Doesn’t it always come as a surprise that the most often given advice is to be practical; to be rational and with your feet on the ground? Come to think of it, the last time somebody asked me dream was in 5th standard (I still recall it was Sister Hema – my class teacher)!! It is a different thing that I did not go on to become what I dreamt then (wanted to be a fighter pilot – probably thanks to the TV serials being aired then!!!!). But the bigger question is – why does everybody ask us not to dream but to be rational and practical. Come to think of it – is it rational not to dream? How does one get to know what is practically achievable for him or her without trying it out?

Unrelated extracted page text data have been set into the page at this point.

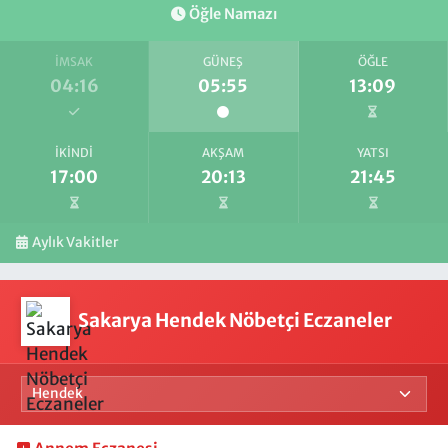
Öğle Namazı
İMSAK
GÜNEŞ
ÖĞLE
04:16
05:55
13:09
İKINDI
AKŞAM
YATSI
17:00
20:13
21:45
Aylık Vakitler
Sakarya Hendek Nöbetçi Eczaneler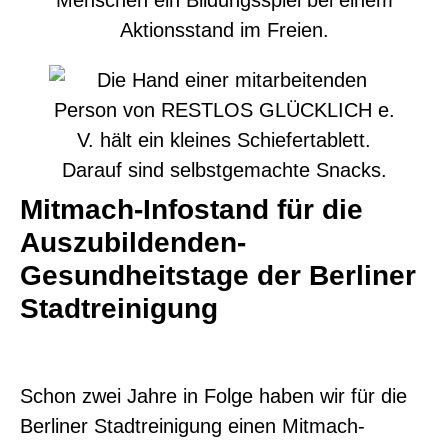
Mitmach-Infostand für die
Auszubildenden-
Gesundheitstage der Berliner
Stadtreinigung
Schon zwei Jahre in Folge haben wir für die
Berliner Stadtreinigung einen Mitmach-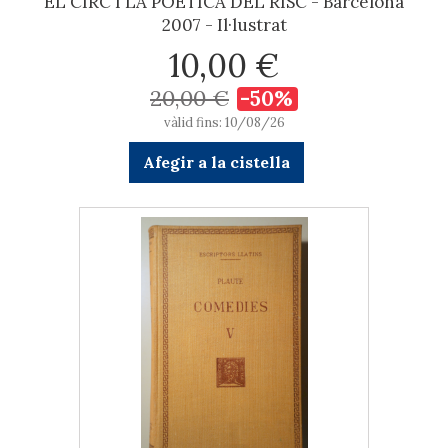
EL CIRC I LA POÈTICA DEL RISC - Barcelona
2007 - Il·lustrat
10,00 €
20,00 €
-50%
vàlid fins: 10/08/26
Afegir a la cistella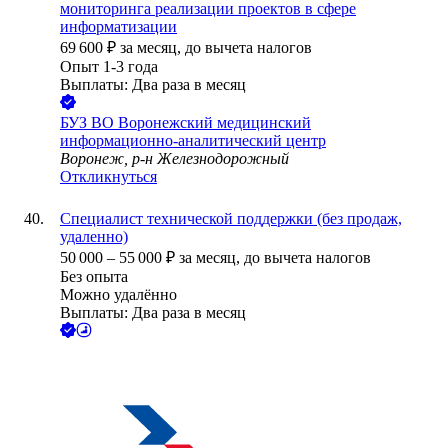
мониторинга реализации проектов в сфере
информатизации
69 600
₽
за месяц,
до вычета налогов
Опыт 1-3 года
Выплаты: Два раза в месяц
БУЗ ВО Воронежский медицинский
информационно-аналитический центр
Воронеж, р-н Железнодорожный
Откликнуться
Специалист технической поддержки (без продаж,
удаленно)
50 000
–
55 000
₽
за месяц,
до вычета налогов
Без опыта
Можно удалённо
Выплаты: Два раза в месяц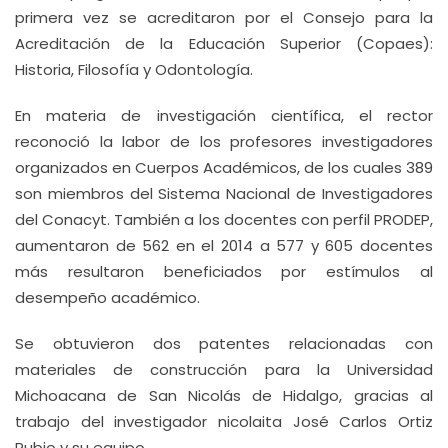
primera vez se acreditaron por el Consejo para la
Acreditación de la Educación Superior (Copaes):
Historia, Filosofía y Odontología.
En materia de investigación científica, el rector
reconoció la labor de los profesores investigadores
organizados en Cuerpos Académicos, de los cuales 389
son miembros del Sistema Nacional de Investigadores
del Conacyt. También a los docentes con perfil PRODEP,
aumentaron de 562 en el 2014 a 577 y 605 docentes
más resultaron beneficiados por estímulos al
desempeño académico.
Se obtuvieron dos patentes relacionadas con
materiales de construcción para la Universidad
Michoacana de San Nicolás de Hidalgo, gracias al
trabajo del investigador nicolaita José Carlos Ortiz
Rubio y su equipo.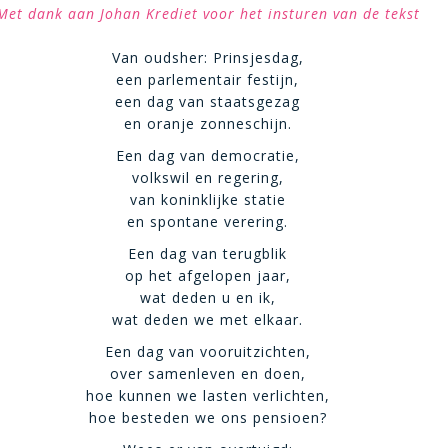
Met dank aan Johan Krediet voor het insturen van de tekst
Van oudsher: Prinsjesdag,
een parlementair festijn,
een dag van staatsgezag
en oranje zonneschijn.
Een dag van democratie,
volkswil en regering,
van koninklijke statie
en spontane verering.
Een dag van terugblik
op het afgelopen jaar,
wat deden u en ik,
wat deden we met elkaar.
Een dag van vooruitzichten,
over samenleven en doen,
hoe kunnen we lasten verlichten,
hoe besteden we ons pensioen?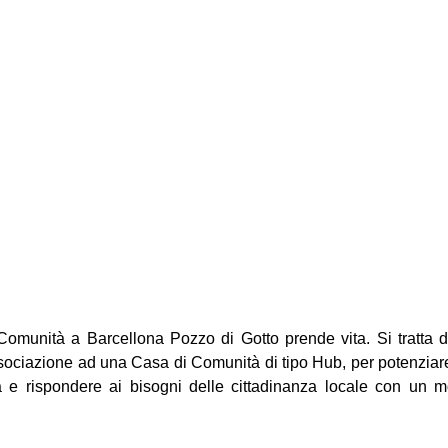
omunità a Barcellona Pozzo di Gotto prende vita. Si tratta del
sociazione ad una Casa di Comunità di tipo Hub, per potenziare la
a e rispondere ai bisogni delle cittadinanza locale con un mo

I remember my last trip to heaven (ok – I am exaggerating!!) – but it was pretty close – I was standing on top of a 13550 ft peak in the Garhwal Himalayas (so what if it was a minnow in front of Mt. Kailash or Mt. Everest!!!). Before the start of the trek, our leader – Ms. Bachendri Pal – gave a lot of talk (they all do!!!) – said something like: “the human body has only one limit – the one set by your mind.” We all heard – really heard!! Ok .. ok – I know what it means – we all dozed off !!! (except when we took those snaps – the ones with her – that we could show to the others just to show that we were there with her!!!). A week later at 13550 ft, we realized that we were lucky that we heard her. Of a group of some 70 or so people, only a handful of us made it to the top. I was there too … with crepe bandages on both my knees – but still there.

Recently we met Captain Raghu Raman (in his famous lecture – “leadership lessons from Siachen”). Ms Bachendri Pal’s words came back to haunt me – a man is what he chooses to be. How does one know whether a man is a good man or a bad man? Just because he respects his elders, has a successful career and has never molested a woman? Or is it because he never got a chance to do so or was too scared to do so? An old saying goes - A man’s real test comes in the dark – when he knows that there is no fear in doing it and still decides not to. A man is what he chooses to – more specifically, a man is a summation of his / her choices. And that is precisely where dreams come in.

When we dream, we are only looking at possible pathways that we can take in our life. Whether we allow it to remain just a dream or work towards it is our choice. More often than not we do what is “best” for us – but best by whose standards – the society or our parents or our friends. Who are they to decide what is best for us? They can at best be our guide but the ultimate decision has to be your own. You will finally become what you choose to be. How many of us have come across engineers & doctors who crib daily about the work pressures and how they dislike their jobs? I guess a few haven’t!! Why this unhappiness? I believe it is simply because we have been allowing others to decide for us. We need to take our lives into our own hands and then choose to do what we really want to do in life.

Setting the ultimate level of our life is something that we ought to do. What is the highest that we aspire to achieve? That is what our dreams are all about. So, dream away to glory but do not let dreams be your master. And once decided, choose to be guided by it. But ya – be ready to face the consequences too – just like I am (what with all the assignments and exams and arbit CPs and awful grades ….)!!!!

After all – life is but a summation of our choices. Make your choice right now (and yes – hear the song!!!!!).